Google Cloud Professional Cloud Architect — Question 223
A large healthcare provider's primary electronic health record (EHR) application runs on Compute Engine instances with a Cloud SQL for PostgreSQL database, all located in the us-west1 region. A new regulatory mandate requires you to implement and document a business continuity plan (BCP). This plan must ensure that the EHR application can be fully recovered and operational in a different geographical region with a recovery time objective (RTO) of two hours and a recovery point objective (RPO) of 15 minutes. You need to design a disaster recovery strategy that meets these strict BCP requirements. What should you do?
Answer options
- A. Deploy active managed instance groups (MIGs) in both us-west1 and us-east1, fronted by a global external HTTP(S) Load Balancer. For the database, use a cross-region read replica in us-east1, and rely on load balancer health checks to automatically fail over all traffic during an outage.
- B. Use Terraform to define the application’s compute infrastructure. During a disaster, configure the Cloud SQL database in us-west1 to use a cross-region read replica in us-east1, build the environment in us-east1, and promote the replica.

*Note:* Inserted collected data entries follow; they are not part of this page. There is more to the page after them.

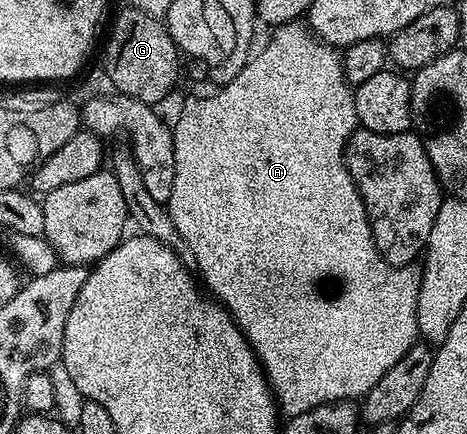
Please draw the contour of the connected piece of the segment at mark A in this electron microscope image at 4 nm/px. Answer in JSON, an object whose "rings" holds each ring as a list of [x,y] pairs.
{"rings":[[[300,22],[279,25],[273,32],[276,33],[269,38],[268,45],[257,56],[255,53],[229,84],[217,87],[216,93],[205,100],[196,100],[193,104],[186,105],[176,124],[174,120],[174,190],[166,207],[182,241],[186,242],[186,246],[194,254],[194,268],[203,287],[223,304],[236,325],[242,329],[255,350],[260,365],[264,367],[264,374],[268,377],[268,385],[272,388],[272,395],[276,397],[279,411],[291,418],[306,414],[306,410],[314,410],[314,406],[333,404],[339,400],[359,401],[374,386],[378,386],[382,374],[386,374],[386,370],[390,370],[390,366],[394,366],[394,362],[398,362],[398,358],[402,358],[402,354],[406,354],[406,350],[417,343],[416,315],[422,268],[416,262],[409,264],[407,268],[395,268],[390,266],[390,262],[386,262],[386,258],[382,258],[372,237],[366,206],[354,178],[350,178],[350,170],[346,170],[344,148],[356,131],[358,121],[352,97],[354,88],[344,77],[341,53],[332,45],[324,43],[311,28]]]}

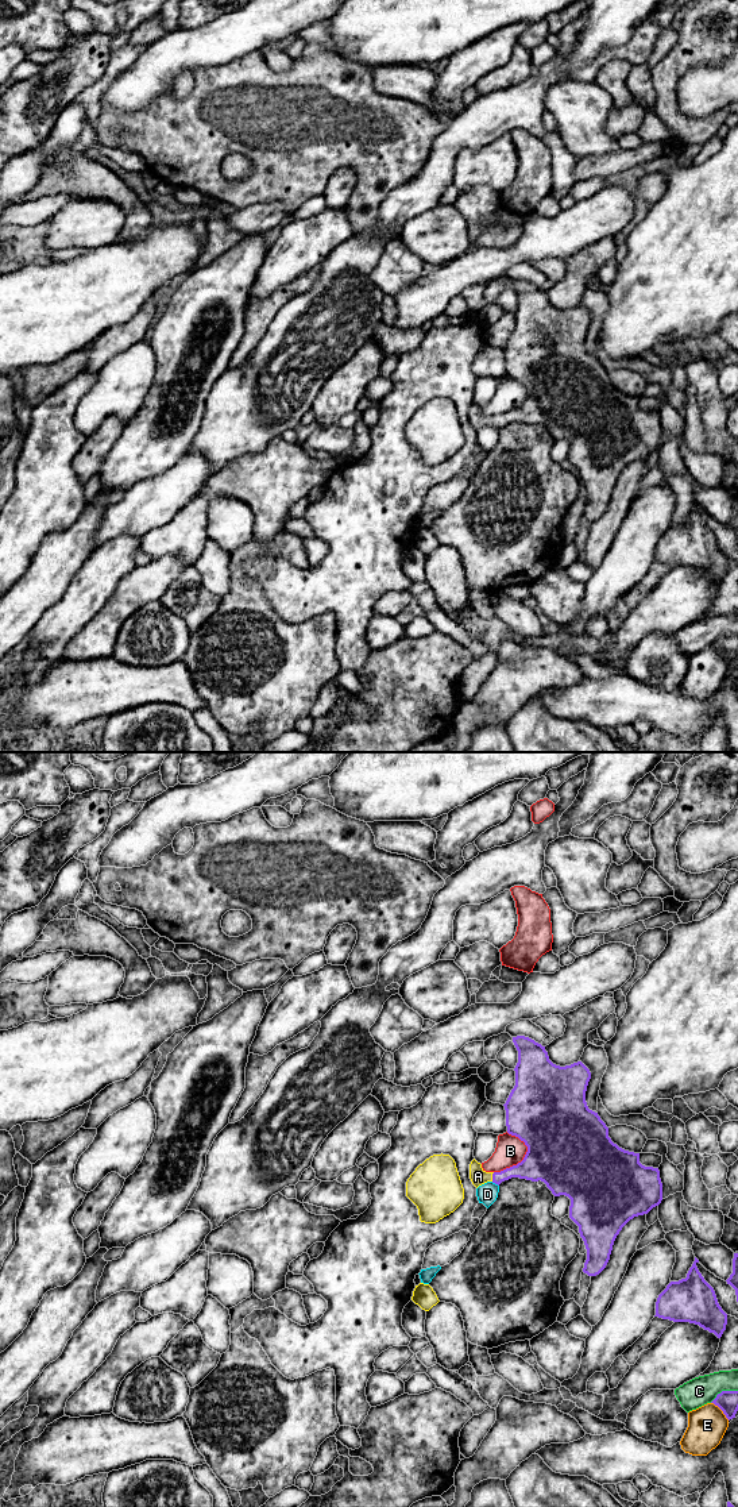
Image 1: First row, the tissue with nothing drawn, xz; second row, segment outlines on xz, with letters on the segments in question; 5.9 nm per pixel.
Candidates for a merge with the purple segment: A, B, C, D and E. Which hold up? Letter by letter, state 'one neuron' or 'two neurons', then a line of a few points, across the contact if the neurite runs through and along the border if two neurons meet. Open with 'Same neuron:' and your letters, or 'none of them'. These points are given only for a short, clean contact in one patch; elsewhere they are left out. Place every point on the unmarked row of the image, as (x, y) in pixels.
Same neuron: A
A: one neuron; line xz (533, 411), (493, 420), (478, 420)
B: two neurons
C: two neurons
D: two neurons
E: two neurons

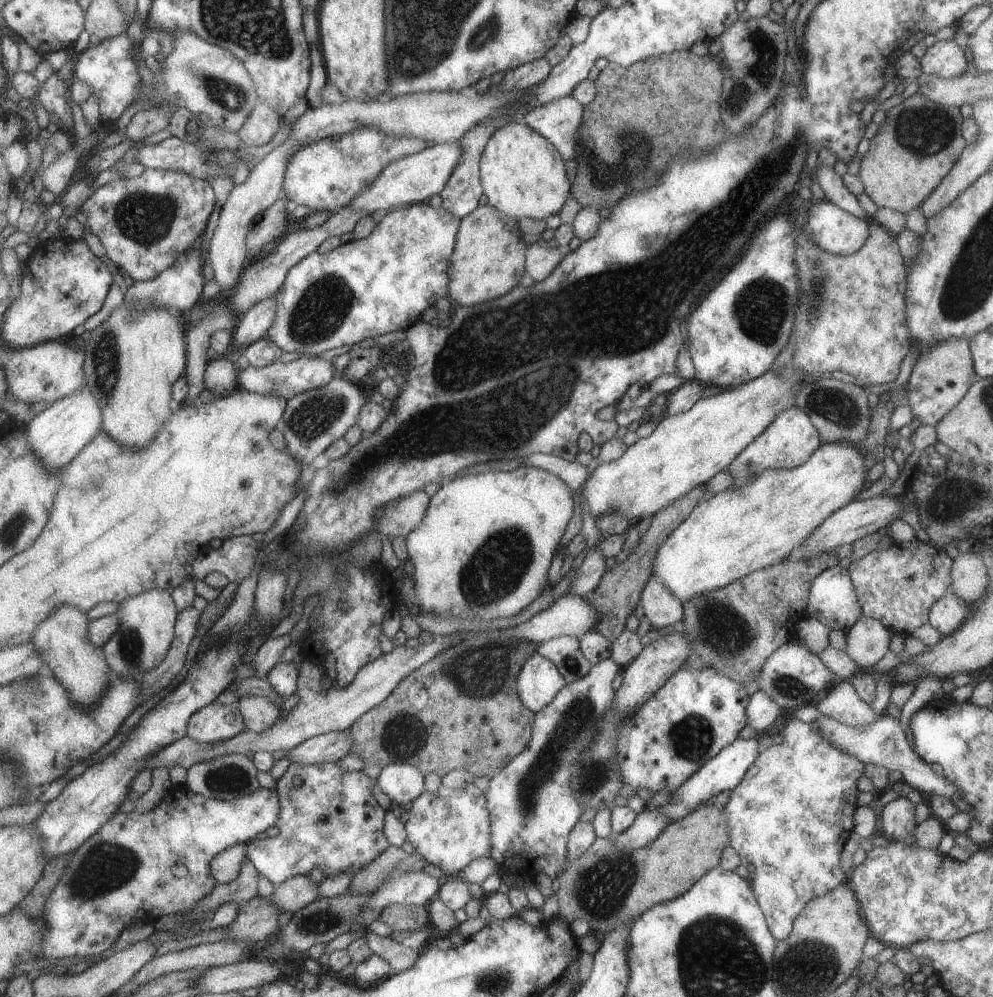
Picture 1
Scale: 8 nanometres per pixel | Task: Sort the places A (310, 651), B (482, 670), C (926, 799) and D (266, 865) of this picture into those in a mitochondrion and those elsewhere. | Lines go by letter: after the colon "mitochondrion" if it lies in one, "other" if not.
A: other
B: mitochondrion
C: other
D: other

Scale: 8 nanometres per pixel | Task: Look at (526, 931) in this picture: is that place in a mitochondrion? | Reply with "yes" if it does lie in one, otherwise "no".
no

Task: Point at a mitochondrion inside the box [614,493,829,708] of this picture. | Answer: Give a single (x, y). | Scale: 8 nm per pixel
(722, 628)

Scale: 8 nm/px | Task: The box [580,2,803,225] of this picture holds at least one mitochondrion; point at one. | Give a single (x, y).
(757, 38)

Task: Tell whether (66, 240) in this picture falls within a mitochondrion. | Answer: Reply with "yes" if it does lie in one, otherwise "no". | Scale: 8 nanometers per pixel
no

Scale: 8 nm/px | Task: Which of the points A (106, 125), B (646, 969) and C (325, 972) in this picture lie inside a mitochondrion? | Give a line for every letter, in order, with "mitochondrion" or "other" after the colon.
A: other
B: other
C: other

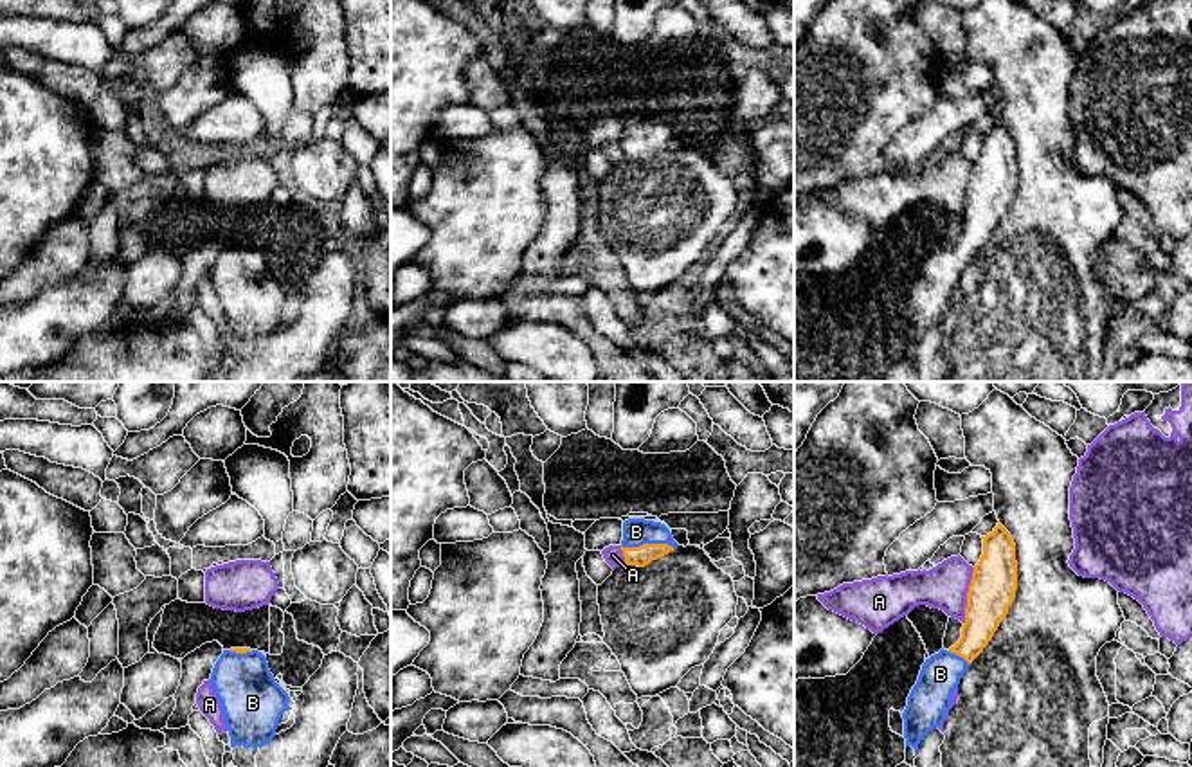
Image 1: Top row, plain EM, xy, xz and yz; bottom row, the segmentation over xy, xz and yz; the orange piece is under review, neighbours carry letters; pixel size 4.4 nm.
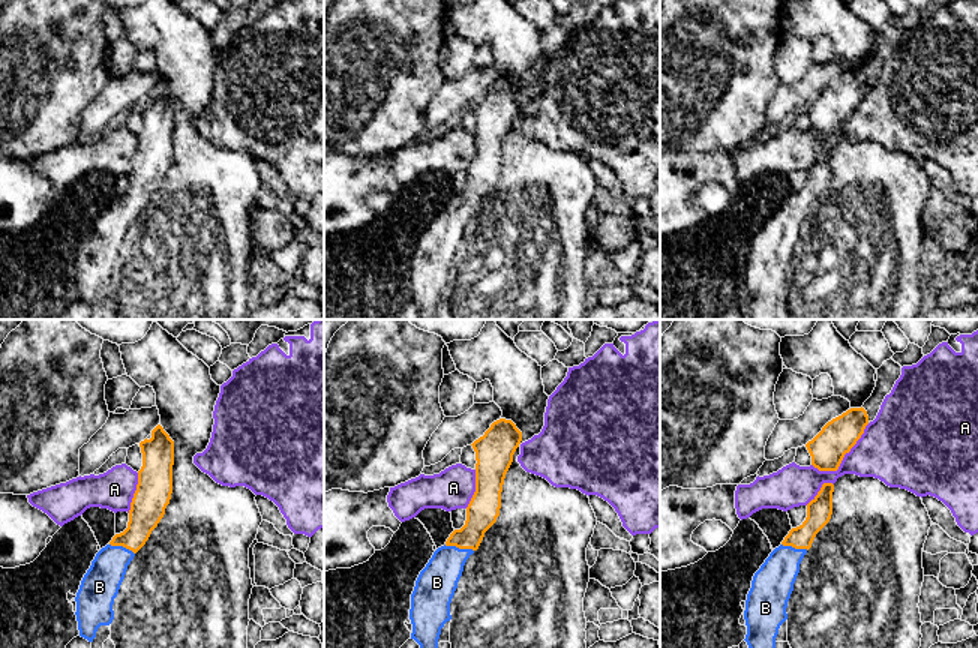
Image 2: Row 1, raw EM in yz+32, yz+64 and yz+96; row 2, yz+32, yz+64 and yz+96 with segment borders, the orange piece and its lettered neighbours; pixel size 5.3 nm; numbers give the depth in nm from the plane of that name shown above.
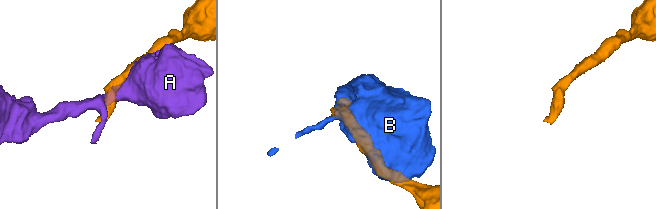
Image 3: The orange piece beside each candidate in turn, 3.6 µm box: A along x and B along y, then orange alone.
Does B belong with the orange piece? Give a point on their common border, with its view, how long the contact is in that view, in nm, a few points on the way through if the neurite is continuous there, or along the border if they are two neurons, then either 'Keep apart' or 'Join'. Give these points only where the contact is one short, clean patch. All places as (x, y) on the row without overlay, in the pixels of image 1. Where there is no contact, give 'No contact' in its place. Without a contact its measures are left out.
Touches orange at xz (647, 141). Shared border 240 nm. Path across: xz (645, 150), (647, 141), (636, 128). Join

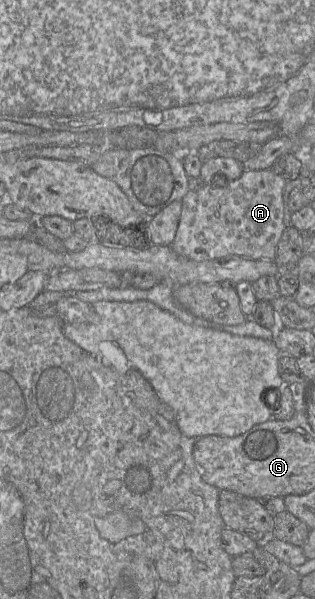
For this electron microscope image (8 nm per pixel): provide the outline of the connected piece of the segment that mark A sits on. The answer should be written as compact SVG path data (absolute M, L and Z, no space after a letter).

- C. Take daily snapshots of the Compute Engine disks and Cloud SQL database. Copy these snapshots to a Cloud Storage bucket in us-east1. During a disaster, manually restore the virtual machines (VMs) and database from the latest snapshots
- D. Deploy a regional MIG in us-west1 for high availability, and rely on the Google Cloud SLA to ensure the region remains online.
Correct answer: A
Explanation
Option A is correct because it provides an active solution with redundancy in both regions, ensuring quick recovery through load balancing and cross-region replication. Option B is less effective as it relies on manual promotion of replicas after a disaster, which may not meet the RTO requirement. Option C, while providing backups, relies on manual restoration, which is not aligned with the required RTO and RPO. Option D does not offer a valid strategy for disaster recovery as it does not consider any failover mechanism to another region.